Nel 1954, appena sedicenne, inizia a mettere a frutto la pratica della scrittura, collaborando al Giornale del Mattino come cronista sportivo. Racconta che, siccome alle gare campestri delle Cascine, al Liceo, arrivava sempre ultimo, gli viene suggerito di descriverle, invece che correrle. E così fece, manifestando quelle inclinazioni che svilupperà in seguito nella professione.
È l’inizio di un percorso lavorativo e di vita che lo porterà a raccontare, in articoli, reportage, interviste, contributi e pubblicazioni, ciò di cui è testimone, senza mai dimenticare senso critico, capacità di mettere in dubbio i luoghi comuni, specie su temi caldi e scomodi e la trasversalità delle tematiche. Arriva a teorizzare la disumanizzazione della civiltà occidentale e, come risposta, ci invita, con il suo ‘tutto è uno‘, a riconoscere l’importanza dell’armonia degli opposti e di una lettura costruttiva e partecipativa della società, in un’ottica cooperativa e non competitiva.
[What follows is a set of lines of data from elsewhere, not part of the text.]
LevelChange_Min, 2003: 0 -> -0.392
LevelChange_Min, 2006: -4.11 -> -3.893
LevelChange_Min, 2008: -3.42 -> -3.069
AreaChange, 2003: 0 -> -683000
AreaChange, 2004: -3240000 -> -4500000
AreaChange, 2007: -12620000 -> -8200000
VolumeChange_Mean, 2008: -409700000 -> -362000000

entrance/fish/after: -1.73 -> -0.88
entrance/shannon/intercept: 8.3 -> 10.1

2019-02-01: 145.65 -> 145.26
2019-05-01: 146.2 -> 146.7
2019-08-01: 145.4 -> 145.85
La sua è spesso una periegesi, ovvero una lettura storiografica dei contesti, che parte dalla geografia dei luoghi ed arriva alla narrazione di popoli e persone, costumi e dinamiche, grazie alla sperimentazione diretta. Nel 1957 viene ammesso al Collegio medico-giuridico della Scuola Normale Superiore di Pisa e si iscrive alla facoltà di Giurisprudenza, dove si laurea a pieni voti nel 1961.
Dopo gli studi a Pisa, approda nel 1965 in Giappone, inviato dall’Olivetti, per tenere alcuni corsi aziendali, inizio di una possibile carriera manageriale cui non darà seguito. In Oriente vivrà con tutta la famiglia per oltre 30 anni, dal 1972 al 2004 e durante una parentesi negli Stati Uniti, avrà modo di apprendere anche la lingua cinese, approfondendo le dinamiche e i principi di maoismo e comunismo.
In seguito, i suoi reportage dalla Cina infastidiscono le autorità, tant’è che nel 1984 Terzani viene accusato di ‘crimini controrivoluzionari‘ e ‘possesso indebito di tesori nazionali‘ e costretto per questo agli arresti domiciliari. L’intervento dell’allora Presidente della Repubblica, Sandro Pertini, permetterà di scarcerarlo. L’esperienza cinese darà così vita, l’anno seguente, al libro La porta proibita.
Dal 1985 al 1990 vive a Tokyo ed in seguito a Bangkok, nel 1994 si trasferisce a Delhi, ritirandosi poi dalla professione nel 1996. L’anno dopo si ammala e reagisce iniziando un altro viaggio, interiore e concreto allo stesso tempo, definito da Terzani come ‘involontario, imprevisto e il più intenso‘, visitando vari Paesi e raccontando le diverse tecniche della medicina tradizionale ed alternativa, sino ad arrivare ad una nuova consapevolezza interiore.
Si farà chiamare Anam, il senzanome, perché non ne ha più necessità. Tiziano Terzani si spegnerà nel suo rifugio in stile tibetano sull’Appennino pistoiese, ad Orsigna, nel Luglio 2004. Nel 2006 uscirà postumo La fine è il mio inizio, a cura del figlio Folco Terzani, una conversazione sulla sua vita, sulla bellezza della fantasia, della tolleranza, evidenziando il coraggio della scoperta e del confronto che non può diventare scontro.
Per Terzani il giornalismo è sempre stato il mezzo per realizzare il «desiderio di vedere, toccare, partecipare ai fatti della storia» ed interpreterà in quest’ottica la sua collaborazione con le varie testate con le quali ha collaborato. Nel corso della sua carriera ha, inoltre, raccontato una miriade di eventi, oltre al significativo cambiamento della società a livello globale.
Sempre testimone del suo tempo e delle connessioni fra le varie epoche, ha messo al centro il ruolo dell’uomo ed il concetto che «una rivoluzione, per essere tale, deve nascere dentro se stessi». Ci ha lasciato molto su cui riflettere, nuovi punti di vista per osservare il mondo, le dinamiche umane, la voglia di formulare domande e cercare risposte, con la certezza che, come affermava lui, «la storia esiste solo se qualcuno la racconta».